Task
Take the line containing "To identify the" and every line after it in the data below, and print them exactly as given, with nothing else.

(Exercise materials begins)

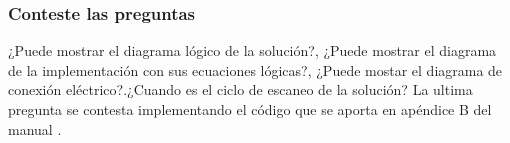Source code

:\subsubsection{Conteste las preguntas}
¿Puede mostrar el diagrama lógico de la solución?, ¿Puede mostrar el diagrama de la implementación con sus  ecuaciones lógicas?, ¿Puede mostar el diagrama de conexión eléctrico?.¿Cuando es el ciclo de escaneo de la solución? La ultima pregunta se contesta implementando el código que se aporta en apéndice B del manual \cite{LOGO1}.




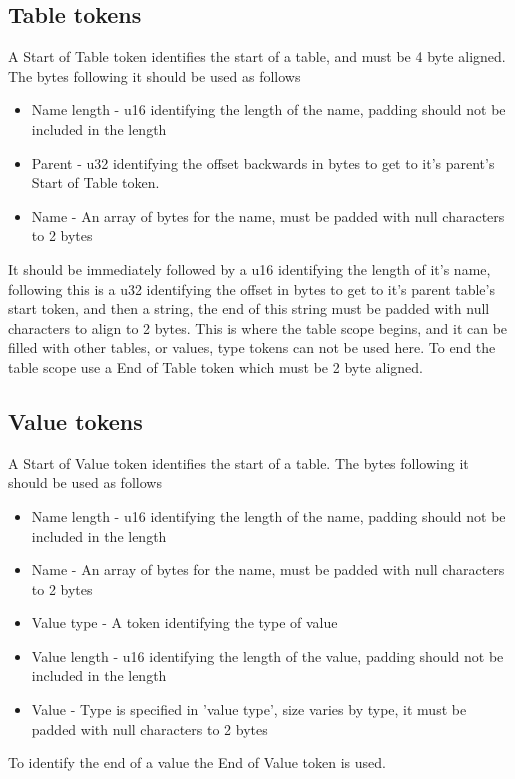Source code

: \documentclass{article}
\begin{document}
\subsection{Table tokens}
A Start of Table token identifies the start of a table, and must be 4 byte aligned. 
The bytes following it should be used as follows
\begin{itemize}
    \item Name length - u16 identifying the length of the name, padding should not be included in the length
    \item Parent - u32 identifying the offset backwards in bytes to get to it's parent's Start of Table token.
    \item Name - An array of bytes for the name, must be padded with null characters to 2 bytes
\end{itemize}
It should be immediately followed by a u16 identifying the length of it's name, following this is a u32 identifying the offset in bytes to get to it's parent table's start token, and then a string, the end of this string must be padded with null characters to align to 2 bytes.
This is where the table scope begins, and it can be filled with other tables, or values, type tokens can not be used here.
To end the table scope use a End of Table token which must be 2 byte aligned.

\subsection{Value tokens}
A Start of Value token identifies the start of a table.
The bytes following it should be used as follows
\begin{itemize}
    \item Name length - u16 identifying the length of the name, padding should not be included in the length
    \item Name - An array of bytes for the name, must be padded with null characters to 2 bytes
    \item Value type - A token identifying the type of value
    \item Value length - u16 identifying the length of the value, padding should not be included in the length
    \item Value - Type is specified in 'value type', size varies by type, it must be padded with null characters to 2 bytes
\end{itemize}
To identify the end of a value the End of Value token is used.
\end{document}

(Exercise materials ends)

Answer space
To identify the end of a value the End of Value token is used.
\end{document}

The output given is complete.